- [Exercise directions] Set down each line of the data exactly, but not the pictures.

- [Data block]
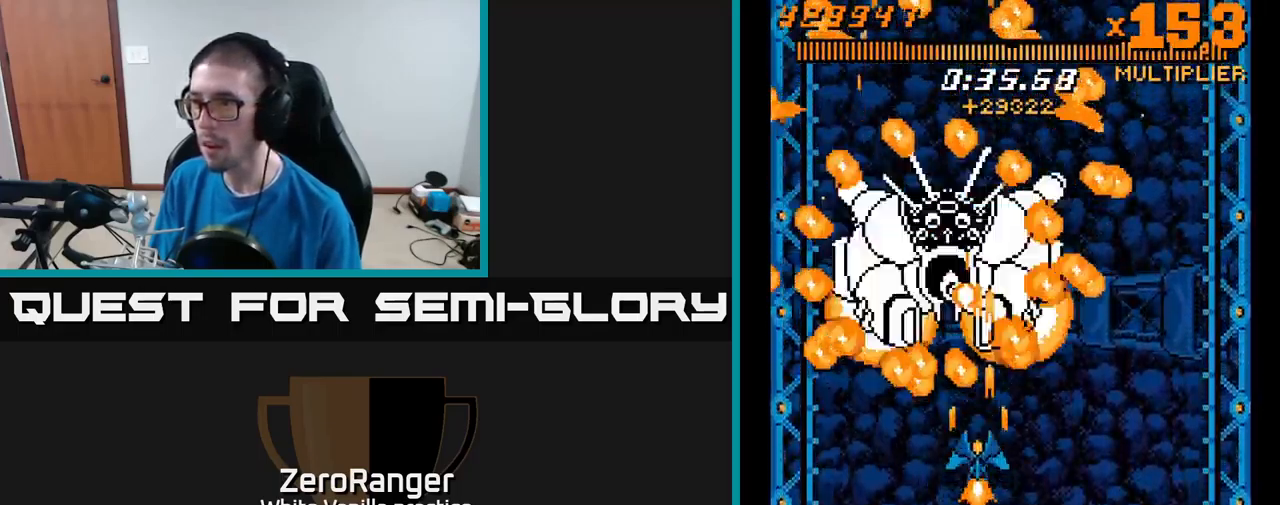
{"buttons": ["A"], "right_stick": "center", "events": [[116, "DPAD_RIGHT", "down"], [166, "DPAD_DOWN", "down"], [200, "DPAD_RIGHT", "up"], [216, "DPAD_DOWN", "up"], [267, "DPAD_DOWN", "down"], [267, "DPAD_RIGHT", "down"], [500, "DPAD_DOWN", "up"], [500, "DPAD_RIGHT", "up"]]}
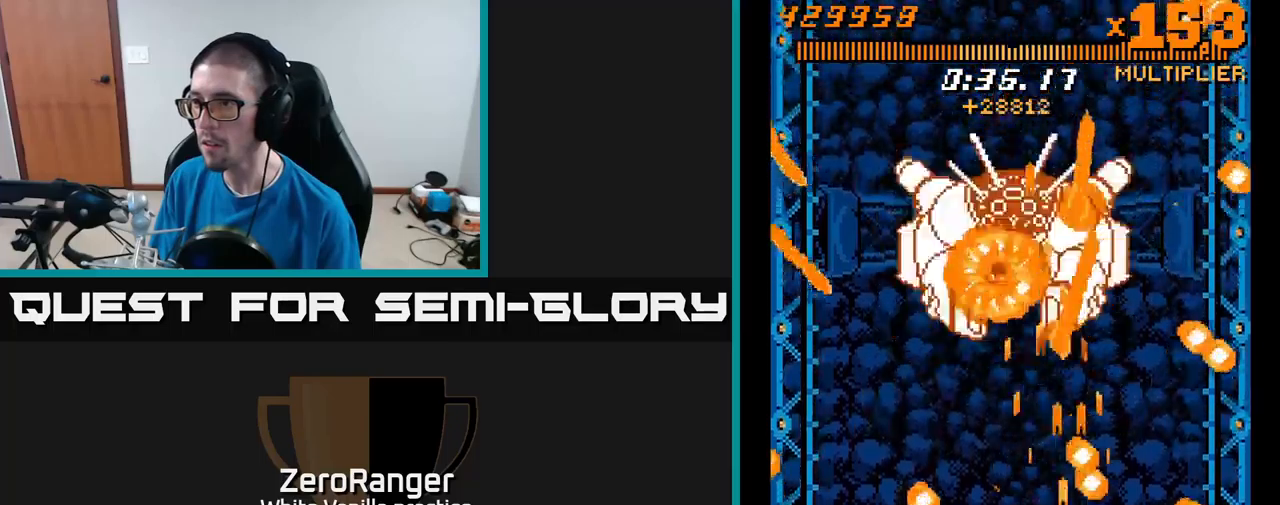
{"buttons": ["A", "DPAD_UP", "DPAD_RIGHT"], "right_stick": "center", "events": [[133, "DPAD_DOWN", "down"], [133, "DPAD_RIGHT", "down"], [233, "DPAD_DOWN", "up"], [233, "DPAD_RIGHT", "up"], [367, "DPAD_UP", "down"], [483, "DPAD_RIGHT", "down"]]}
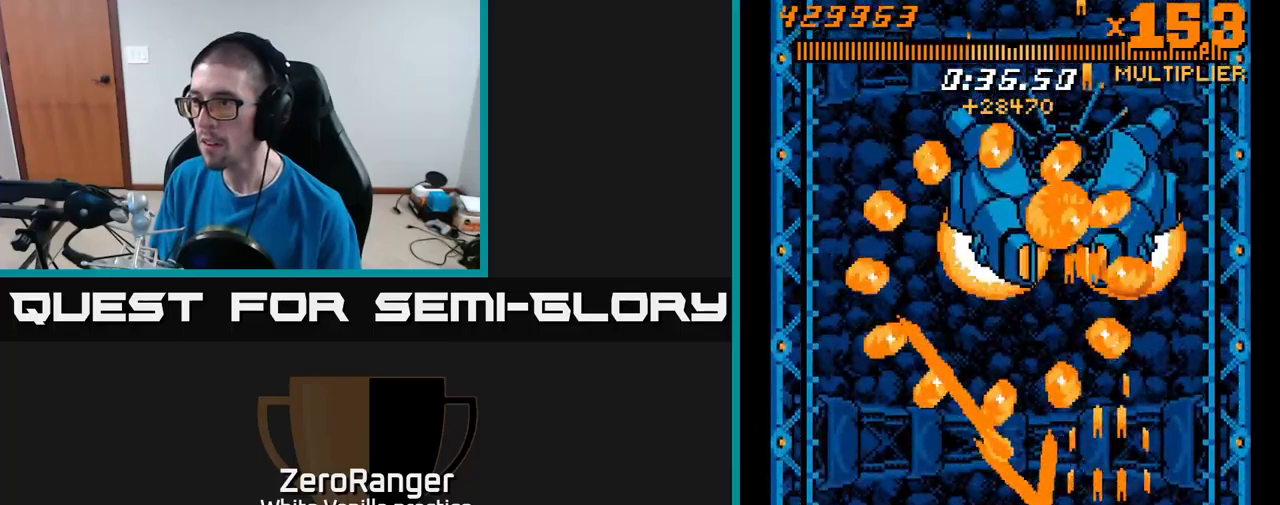
{"buttons": ["A", "DPAD_UP"], "right_stick": "center", "events": [[33, "DPAD_RIGHT", "up"], [83, "DPAD_UP", "up"], [333, "A", "up"], [450, "A", "down"], [500, "DPAD_UP", "down"]]}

- [Task response]
{"buttons": ["A"], "right_stick": "center", "events": [[116, "DPAD_RIGHT", "down"], [166, "DPAD_DOWN", "down"], [200, "DPAD_RIGHT", "up"], [216, "DPAD_DOWN", "up"], [267, "DPAD_DOWN", "down"], [267, "DPAD_RIGHT", "down"], [500, "DPAD_DOWN", "up"], [500, "DPAD_RIGHT", "up"]]}
{"buttons": ["A", "DPAD_UP", "DPAD_RIGHT"], "right_stick": "center", "events": [[133, "DPAD_DOWN", "down"], [133, "DPAD_RIGHT", "down"], [233, "DPAD_DOWN", "up"], [233, "DPAD_RIGHT", "up"], [367, "DPAD_UP", "down"], [483, "DPAD_RIGHT", "down"]]}
{"buttons": ["A", "DPAD_UP"], "right_stick": "center", "events": [[33, "DPAD_RIGHT", "up"], [83, "DPAD_UP", "up"], [333, "A", "up"], [450, "A", "down"], [500, "DPAD_UP", "down"]]}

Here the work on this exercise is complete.